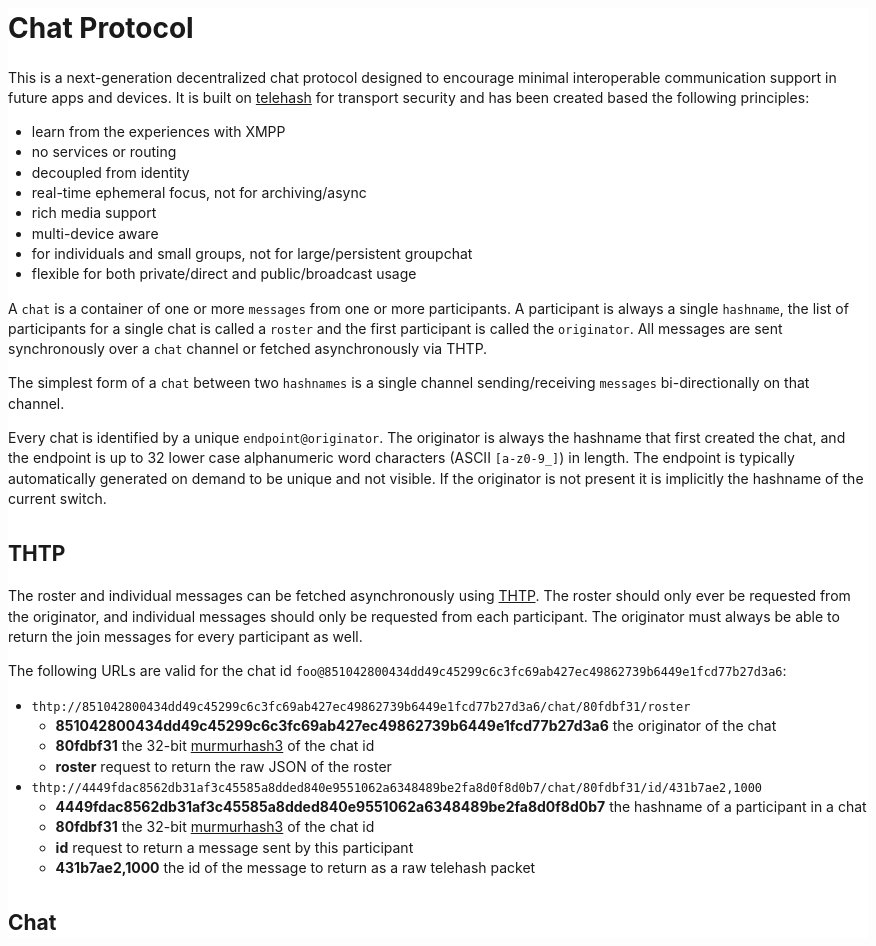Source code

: Chat Protocol
=============

This is a next-generation decentralized chat protocol designed to encourage minimal interoperable communication support in future apps and devices.  It is built on [telehash](http://telehash.org) for transport security and has been created based the following principles:

* learn from the experiences with XMPP
* no services or routing
* decoupled from identity
* real-time ephemeral focus, not for archiving/async
* rich media support
* multi-device aware
* for individuals and small groups, not for large/persistent groupchat
* flexible for both private/direct and public/broadcast usage

A `chat` is a container of one or more `messages` from one or more participants.  A participant is always a single `hashname`, the list of participants for a single chat is called a `roster` and the first participant is called the `originator`.  All messages are sent synchronously over a `chat` channel or fetched asynchronously via THTP.

The simplest form of a `chat` between two `hashnames` is a single channel sending/receiving `messages` bi-directionally on that channel. 

Every chat is identified by a unique `endpoint@originator`.  The originator is always the hashname that first created the chat, and the endpoint is up to 32 lower case alphanumeric word characters (ASCII `[a-z0-9_]`) in length.  The endpoint is typically automatically generated on demand to be unique and not visible. If the originator is not present it is implicitly the hashname of the current switch.

## THTP

The roster and individual messages can be fetched asynchronously using [THTP](bind_http.md). The roster should only ever be requested from the originator, and individual messages should only be requested from each participant.  The originator must always be able to return the join messages for every participant as well.

The following URLs are valid for the chat id `foo@851042800434dd49c45299c6c3fc69ab427ec49862739b6449e1fcd77b27d3a6`:

* `thtp://851042800434dd49c45299c6c3fc69ab427ec49862739b6449e1fcd77b27d3a6/chat/80fdbf31/roster`
  * **851042800434dd49c45299c6c3fc69ab427ec49862739b6449e1fcd77b27d3a6** the originator of the chat
  * **80fdbf31** the 32-bit [murmurhash3](http://en.wikipedia.org/wiki/MurmurHash) of the chat id
  * **roster** request to return the raw JSON of the roster
* `thtp://4449fdac8562db31af3c45585a8dded840e9551062a6348489be2fa8d0f8d0b7/chat/80fdbf31/id/431b7ae2,1000`
  * **4449fdac8562db31af3c45585a8dded840e9551062a6348489be2fa8d0f8d0b7** the hashname of a participant in a chat
  * **80fdbf31** the 32-bit [murmurhash3](http://en.wikipedia.org/wiki/MurmurHash) of the chat id
  * **id** request to return a message sent by this participant
  * **431b7ae2,1000** the id of the message to return as a raw telehash packet

## Chat
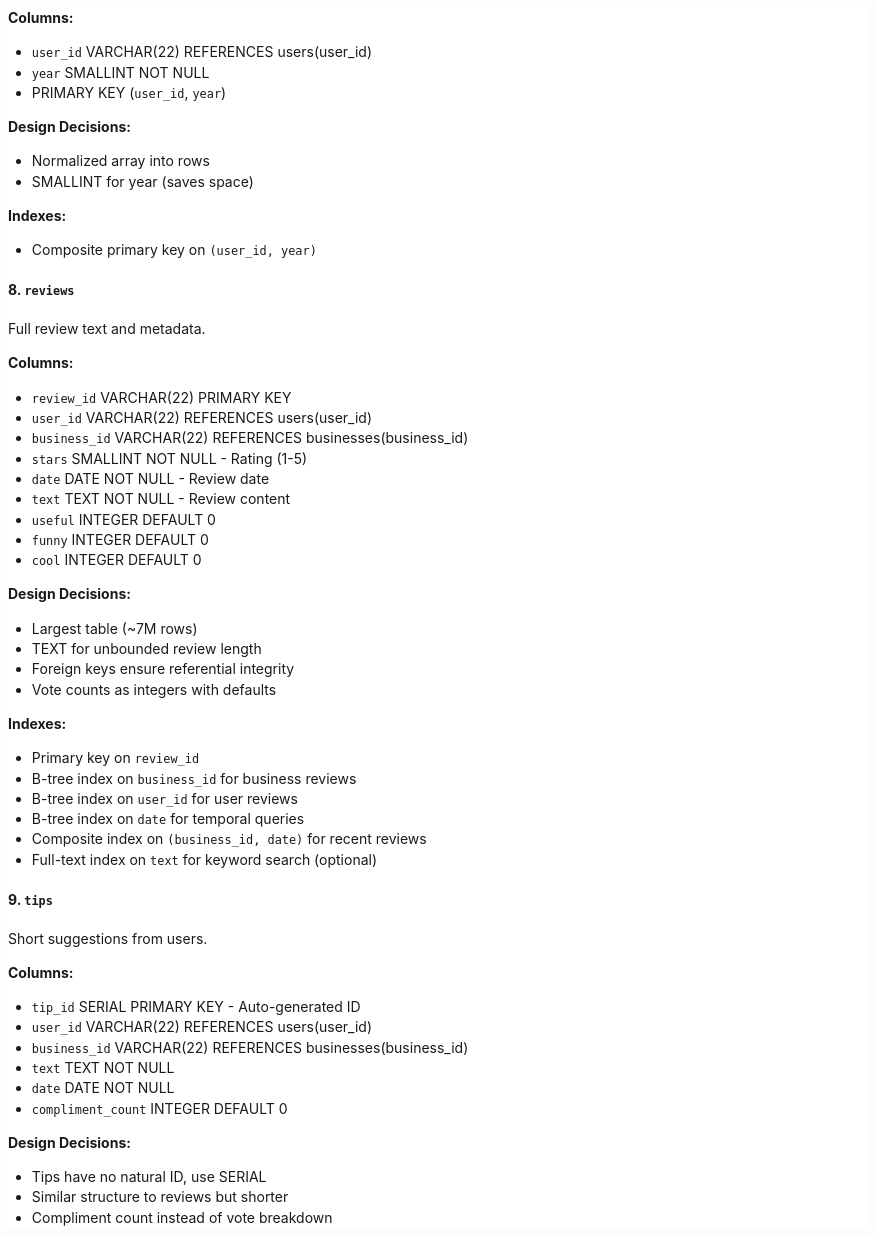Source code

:**Columns:**
- `user_id` VARCHAR(22) REFERENCES users(user_id)
- `year` SMALLINT NOT NULL
- PRIMARY KEY (`user_id`, `year`)

**Design Decisions:**
- Normalized array into rows
- SMALLINT for year (saves space)

**Indexes:**
- Composite primary key on `(user_id, year)`

#### 8. `reviews`
Full review text and metadata.

**Columns:**
- `review_id` VARCHAR(22) PRIMARY KEY
- `user_id` VARCHAR(22) REFERENCES users(user_id)
- `business_id` VARCHAR(22) REFERENCES businesses(business_id)
- `stars` SMALLINT NOT NULL - Rating (1-5)
- `date` DATE NOT NULL - Review date
- `text` TEXT NOT NULL - Review content
- `useful` INTEGER DEFAULT 0
- `funny` INTEGER DEFAULT 0
- `cool` INTEGER DEFAULT 0

**Design Decisions:**
- Largest table (~7M rows)
- TEXT for unbounded review length
- Foreign keys ensure referential integrity
- Vote counts as integers with defaults

**Indexes:**
- Primary key on `review_id`
- B-tree index on `business_id` for business reviews
- B-tree index on `user_id` for user reviews
- B-tree index on `date` for temporal queries
- Composite index on `(business_id, date)` for recent reviews
- Full-text index on `text` for keyword search (optional)

#### 9. `tips`
Short suggestions from users.

**Columns:**
- `tip_id` SERIAL PRIMARY KEY - Auto-generated ID
- `user_id` VARCHAR(22) REFERENCES users(user_id)
- `business_id` VARCHAR(22) REFERENCES businesses(business_id)
- `text` TEXT NOT NULL
- `date` DATE NOT NULL
- `compliment_count` INTEGER DEFAULT 0

**Design Decisions:**
- Tips have no natural ID, use SERIAL
- Similar structure to reviews but shorter
- Compliment count instead of vote breakdown
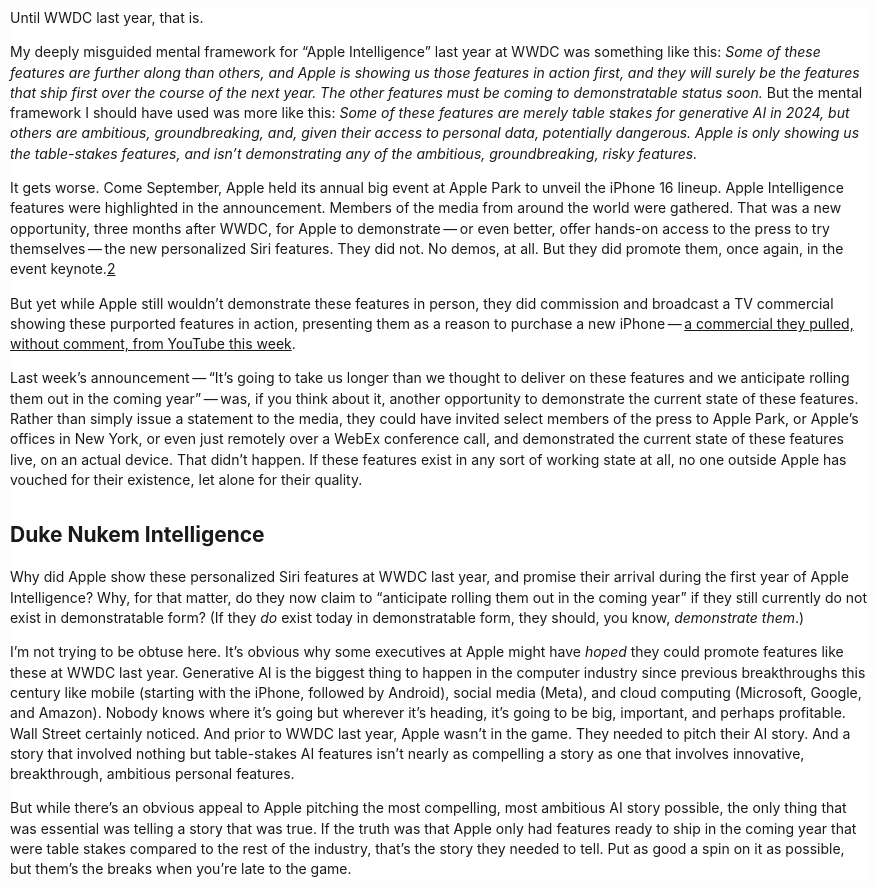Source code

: Until WWDC last year, that is.

My deeply misguided mental framework for “Apple Intelligence” last year at WWDC was something like this: *Some of these features are further along than others, and Apple is showing us those features in action first, and they will surely be the features that ship first over the course of the next year. The other features must be coming to demonstratable status soon.* But the mental framework I should have used was more like this: *Some of these features are merely table stakes for generative AI in 2024, but others are ambitious, groundbreaking, and, given their access to personal data, potentially dangerous. Apple is only showing us the table-stakes features, and isn’t demonstrating any of the ambitious, groundbreaking, risky features.*

It gets worse. Come September, Apple held its annual big event at Apple Park to unveil the iPhone 16 lineup. Apple Intelligence features were highlighted in the announcement. Members of the media from around the world were gathered. That was a new opportunity, three months after WWDC, for Apple to demonstrate — or even better, offer hands-on access to the press to try themselves — the new personalized Siri features. They did not. No demos, at all. But they did promote them, once again, in the event keynote.[2](#fn2-2025-03-12)

But yet while Apple still wouldn’t demonstrate these features in person, they did commission and broadcast a TV commercial showing these purported features in action, presenting them as a reason to purchase a new iPhone — [a commercial they pulled, without comment, from YouTube this week](https://daringfireball.net/linked/2025/03/08/apple-pulls-bella-ramsey-ad-that-promoted-vaporware-personalized-siri-feature).

Last week’s announcement — “It’s going to take us longer than we thought to deliver on these features and we anticipate rolling them out in the coming year” — was, if you think about it, another opportunity to demonstrate the current state of these features. Rather than simply issue a statement to the media, they could have invited select members of the press to Apple Park, or Apple’s offices in New York, or even just remotely over a WebEx conference call, and demonstrated the current state of these features live, on an actual device. That didn’t happen. If these features exist in any sort of working state at all, no one outside Apple has vouched for their existence, let alone for their quality.

Duke Nukem Intelligence
-----------------------

Why did Apple show these personalized Siri features at WWDC last year, and promise their arrival during the first year of Apple Intelligence? Why, for that matter, do they now claim to “anticipate rolling them out in the coming year” if they still currently do not exist in demonstratable form? (If they *do* exist today in demonstratable form, they should, you know, *demonstrate them*.)

I’m not trying to be obtuse here. It’s obvious why some executives at Apple might have *hoped* they could promote features like these at WWDC last year. Generative AI is the biggest thing to happen in the computer industry since previous breakthroughs this century like mobile (starting with the iPhone, followed by Android), social media (Meta), and cloud computing (Microsoft, Google, and Amazon). Nobody knows where it’s going but wherever it’s heading, it’s going to be big, important, and perhaps profitable. Wall Street certainly noticed. And prior to WWDC last year, Apple wasn’t in the game. They needed to pitch their AI story. And a story that involved nothing but table-stakes AI features isn’t nearly as compelling a story as one that involves innovative, breakthrough, ambitious personal features.

But while there’s an obvious appeal to Apple pitching the most compelling, most ambitious AI story possible, the only thing that was essential was telling a story that was true. If the truth was that Apple only had features ready to ship in the coming year that were table stakes compared to the rest of the industry, that’s the story they needed to tell. Put as good a spin on it as possible, but them’s the breaks when you’re late to the game.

:::

### How to complete this task
Collect every line in the items above that contains the word "NULL", and copy each of those lines in full.

### Reply to the task
- `year` SMALLINT NOT NULL
- `stars` SMALLINT NOT NULL - Rating (1-5)
- `date` DATE NOT NULL - Review date
- `text` TEXT NOT NULL - Review content
- `text` TEXT NOT NULL
- `date` DATE NOT NULL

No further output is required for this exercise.